Tudo seguindo assim, o país terá mais juízes para mandar gente para a cadeia, mas não haverá cadeia para todos. Parece brincadeira, mas é uma ilustração fiel do que se conclui quando se observa o orçamento de gastos do governo federal. No primeiro semestre deste ano, foram R$ 72 bilhões com pessoal e R$ 12 bilhões com investimentos.
É claro que a prestação de bons serviços públicos depende de pessoal qualificado e bem remunerado.
Mas achar que eficiência avança com a contratação de mais pessoas, como disse Lula, é um equívoco. O presidente atacou os que pedem um “choque de gestão” na administração pública, associando isso a demissões e, logo, tratando de jogar os críticos contra o funcionalismo.
Trata-se de uma visão muito pobre e sem qualquer perspectiva estratégica.
A eficiência do setor público é uma preocupação universal, um tema de estudos intensos, inclusive aqui.

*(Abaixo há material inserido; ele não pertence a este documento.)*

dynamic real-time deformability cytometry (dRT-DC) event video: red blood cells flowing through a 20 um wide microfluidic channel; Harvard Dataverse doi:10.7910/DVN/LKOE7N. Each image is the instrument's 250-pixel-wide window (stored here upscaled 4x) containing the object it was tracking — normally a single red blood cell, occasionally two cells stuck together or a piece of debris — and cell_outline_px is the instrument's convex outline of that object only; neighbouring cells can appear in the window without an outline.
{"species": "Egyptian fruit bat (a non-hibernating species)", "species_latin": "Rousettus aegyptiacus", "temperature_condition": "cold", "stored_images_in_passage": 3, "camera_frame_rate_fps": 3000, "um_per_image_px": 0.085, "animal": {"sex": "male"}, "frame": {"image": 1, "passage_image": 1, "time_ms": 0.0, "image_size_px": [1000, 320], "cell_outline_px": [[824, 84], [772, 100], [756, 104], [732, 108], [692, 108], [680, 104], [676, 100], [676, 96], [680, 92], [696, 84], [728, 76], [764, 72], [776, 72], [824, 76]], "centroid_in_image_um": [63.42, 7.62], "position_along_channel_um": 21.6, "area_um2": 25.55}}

No Ministério da Saúde, por exemplo, há um projeto para mudar o regime de funcionamento dos hospitais públicos, transformando-os em um tipo de fundação, com mais autonomia e liberdade de gestão e contratação de pessoal. A mesma ideia tem sido aplicada por prefeituras e governos estaduais, a partir da seguinte constatação: no regime atual, o aumento de gastos e do número de funcionários não leva a um ganho proporcional de eficiência na prestação do serviço.
Mas esse projeto dorme nas gavetas do governo federal, porque sofre resistências ideológicas. Dizem que seria um tipo de privatização. E se fosse? Qual o problema se isso levasse a um desempenho melhor da saúde pública? O certo é que o modelo atual não funciona satisfatoriamente. Mas como esse tipo de debate dá problema político, o governo foge dele e cai no puro sindicalismo: administrar é contratar e aumentar salários.
Isso vale para todos os setores da administração pública. Certamente há setores precisando de gente e certamente há funcionários ganhando mal. Mas também tem gente sobrando e bem paga em muitos outros setores.
A busca da eficiência depende de resolver essas distorções. Mas isso dá trabalho e não dá voto.
Ideologia na gripe Eis alguns pontos interessantes levantados pelo leitor e ouvinte Paulo Penteado: • Diz o ministro Temporão que o uso do Tamiflu causaria um supervírus, daí por que o Ministério controla o uso do medicamento. O problema é que o mundo não dá a menor pelota para essa tese criativa (a sua assunção, como verdadeira, levaria à apreensão de todos os antivirais e antibióticos existentes), e medica seus doentes com Tamiflu, aos primeiros sinais de gripe, desde que haja prescrição médica, inclusive particular. Assim fazem os EUA, Reino Unido e Chile.
• Como o pueril argumento do ministro já não mais convence ninguém, ele mudou a tônica. Estarrecedor que tenha dito, ao G1, que o Tamiflu foi retirado da farmácia porque quem tem “maior poder aquisitivo” compraria o medicamento e dele faria estoque. Ocorre que o governo federal achou desnecessário comprar Relenza porque tinha estoque “confortável” de Tamiflu. Um governo que não se previne, que não tem gestão minimamente eficiente de saúde pública, pode me impedir de comprar o remédio, se meu médico receitá-lo para salvar um familiar? Essa lógica totalitarista é típica de regime de exceção, como bem acentuou o infectologista Edimilson Migowski, ao jornal ’O Estado de S.Paulo’.
• A saúde privada é garantida pela Constituição. Preocupa o viés ideológico da justificativa do ministro. É um desrespeito para com quem paga impostos e mantém a máquina pública.
Aliás, seria a mesma coisa que dizer: é imoral você ter dinheiro para comprar comida, almoçar e jantar, pois tem gente com fome no mundo.